Auto-fix only the trivially safe. Everything else waits.
Repo pinning at the top. Then a flat list of subsystems with their READMEs and a coverage percentage. Then global sections (ADRs, architecture, runbooks, postmortems, concepts, synthesis, queries, sources).
- [[subsystems/auth/README]] — identity and access (coverage 64%, last review 2026-03-15)
- [[subsystems/billing/README]] — payments and invoicing (coverage 41%, last review 2026-02-20)

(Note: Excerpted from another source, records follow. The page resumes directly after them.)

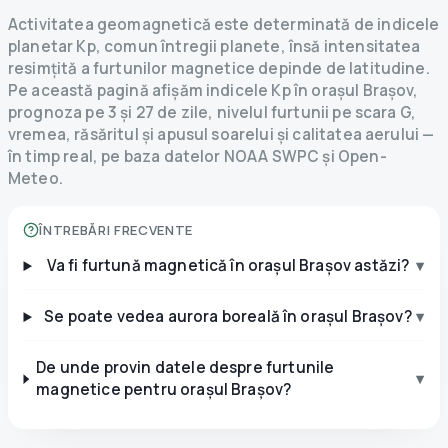
Activitatea geomagnetică este determinată de indicele
planetar Kp, comun întregii planete, însă intensitatea
resimțită a furtunilor magnetice depinde de latitudine.
Pe această pagină afișăm indicele Kp în orașul Brașov,
prognoza pe 3 și 27 de zile, nivelul furtunii pe scara G,
vremea, răsăritul și apusul soarelui și calitatea aerului —
în timp real, pe baza datelor NOAA SWPC și Open-
Meteo.
ÎNTREBĂRI FRECVENTE
Va fi furtună magnetică în orașul Brașov astăzi?
▾
Se poate vedea aurora boreală în orașul Brașov?
▾
De unde provin datele despre furtunile
▾
magnetice pentru orașul Brașov?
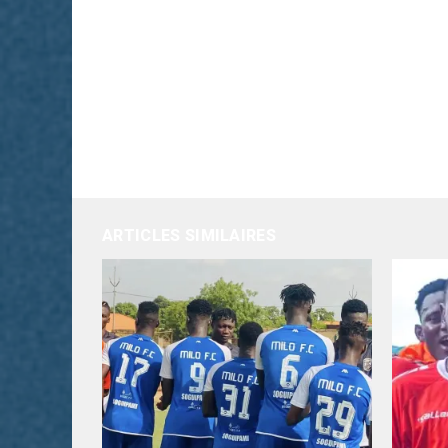
ARTICLES SIMILAIRES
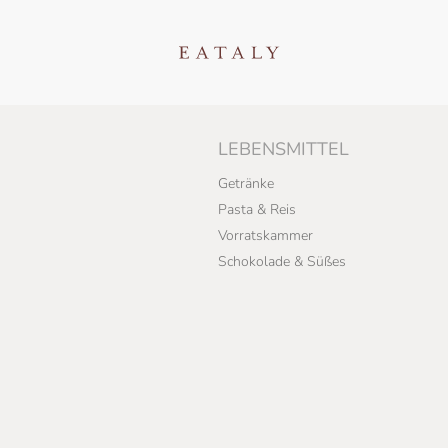
LEBENSMITTEL
Getränke
Pasta & Reis
Vorratskammer
Schokolade & Süßes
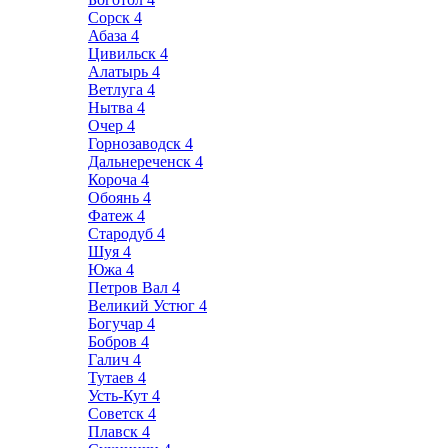
Сорск
4
Абаза
4
Цивильск
4
Алатырь
4
Ветлуга
4
Нытва
4
Очер
4
Горнозаводск
4
Дальнереченск
4
Короча
4
Обоянь
4
Фатеж
4
Стародуб
4
Шуя
4
Южа
4
Петров Вал
4
Великий Устюг
4
Богучар
4
Бобров
4
Галич
4
Тутаев
4
Усть-Кут
4
Советск
4
Плавск
4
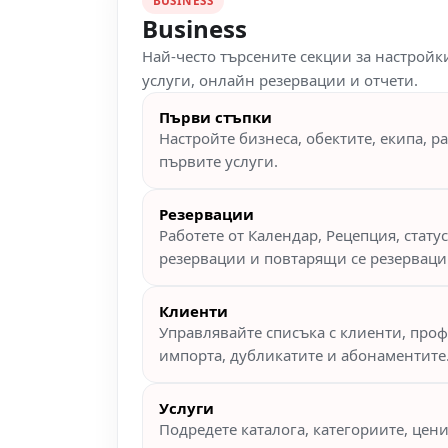
BUSINESS
Business
Най-често търсените секции за настройки
услуги, онлайн резервации и отчети.
Първи стъпки
Настройте бизнеса, обектите, екипа, р
първите услуги.
Резервации
Работете от Календар, Рецепция, стату
резервации и повтарящи се резерваци
Клиенти
Управлявайте списъка с клиенти, проф
импорта, дубликатите и абонаментите
Услуги
Подредете каталога, категориите, цени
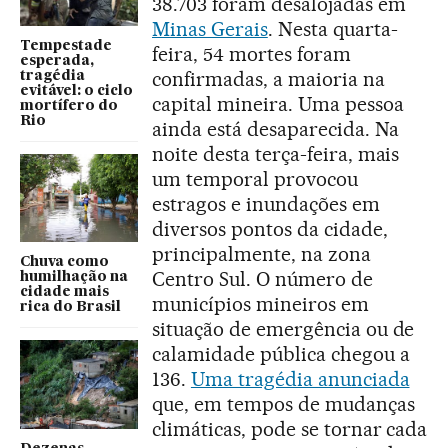
38.703 foram desalojadas em
Minas Gerais
. Nesta quarta-
Tempestade
feira, 54 mortes foram
esperada,
confirmadas, a maioria na
tragédia
evitável: o ciclo
capital mineira. Uma pessoa
mortífero do
Rio
ainda está desaparecida. Na
noite desta terça-feira, mais
um temporal provocou
estragos e inundações em
diversos pontos da cidade,
principalmente, na zona
Chuva como
Centro Sul. O número de
humilhação na
cidade mais
municípios mineiros em
rica do Brasil
situação de emergência ou de
calamidade pública chegou a
136.
Uma tragédia anunciada
que, em tempos de mudanças
climáticas, pode se tornar cada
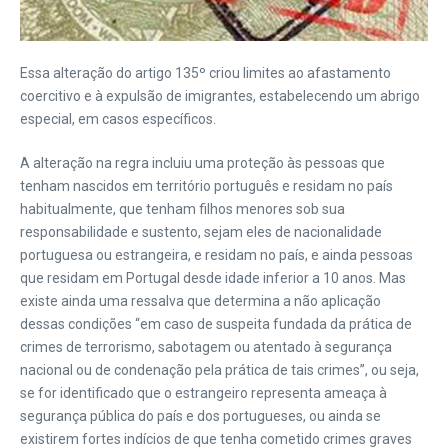
Essa alteração do artigo 135º criou limites ao afastamento
coercitivo e à expulsão de imigrantes, estabelecendo um abrigo
especial, em casos específicos.
A alteração na regra incluiu uma proteção às pessoas que
tenham nascidos em território português e residam no país
habitualmente, que tenham filhos menores sob sua
responsabilidade e sustento, sejam eles de nacionalidade
portuguesa ou estrangeira, e residam no país, e ainda pessoas
que residam em Portugal desde idade inferior a 10 anos. Mas
existe ainda uma ressalva que determina a não aplicação
dessas condições “em caso de suspeita fundada da prática de
crimes de terrorismo, sabotagem ou atentado à segurança
nacional ou de condenação pela prática de tais crimes”, ou seja,
se for identificado que o estrangeiro representa ameaça à
segurança pública do país e dos portugueses, ou ainda se
existirem fortes indícios de que tenha cometido crimes graves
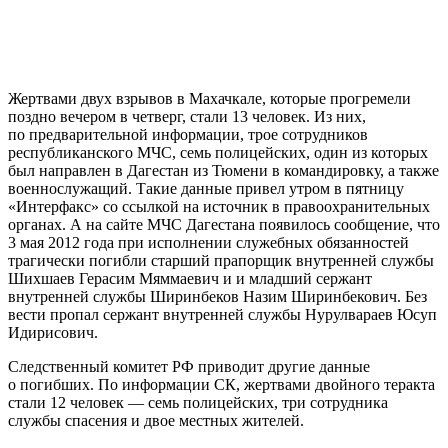
Жертвами двух взрывов в Махачкале, которые прогремели
поздно вечером в четверг, стали 13 человек. Из них,
по предварительной информации, трое сотрудников
республиканского МЧС, семь полицейских, один из которых
был направлен в Дагестан из Тюмени в командировку, а также
военнослужащий. Такие данные привел утром в пятницу
«Интерфакс» со ссылкой на источник в правоохранительных
органах. А на сайте МЧС Дагестана появилось сообщение, что
3 мая 2012 года при исполнении служебных обязанностей
трагически погибли старший прапорщик внутренней службы
Шихшаев Герасим Мяммаевич и и младший сержант
внутренней службы Ширинбеков Назим Ширинбекович. Без
вести пропал сержант внутренней службы Нурулвараев Юсуп
Идирисович.
Следственный комитет РФ приводит другие данные
о погибших. По информации СК, жертвами двойного теракта
стали 12 человек — семь полицейских, три сотрудника
службы спасения и двое местных жителей.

The global index does not list every module page. Subsystem READMEs do that. This is essential at scale: a flat list of 800 modules in index.md is unusable.
Auto-generated by the lint pass. One section per subsystem. For each, a count of files in scope, files with module pages, and percentage broken down by criticality.
Append-only, parseable headers. Same format as the codebase variant. Sync entries declare which subsystems had changes:
## [2026-04-10] sync | a1b2c3d -> e4f5g6h
- changed files: 247
- subsystems affected: auth (43), billing (12), platform (88)
- pages flagged for reverify: load-bearing 6, important 14, normal 21
Same as the codebase variant. Additionally:
- Subsystem READMEs lead with the mission in one sentence and the on-call info in the second paragraph. Anyone in an incident at 3am should be able to find what they need within 10 seconds of opening the README.
- For large modules, prefer "what does this NOT do" sections. At scale, scoping is more useful than feature lists.
- Cross-subsystem references in prose use the full path:
subsystems/auth/modules/session-store.md, not just[[session-store]]. Disambiguation matters when 800 pages exist.
Ask. Propose options. Wait. Once decided, update this file.
This file is co-owned. The schema for a large codebase wiki will evolve more than the smaller variants because the codebase itself evolves more. Expect to add new page types, new lint rules, and new workflows as you discover what your specific codebase needs. Update this file in the same session whenever a new convention is decided.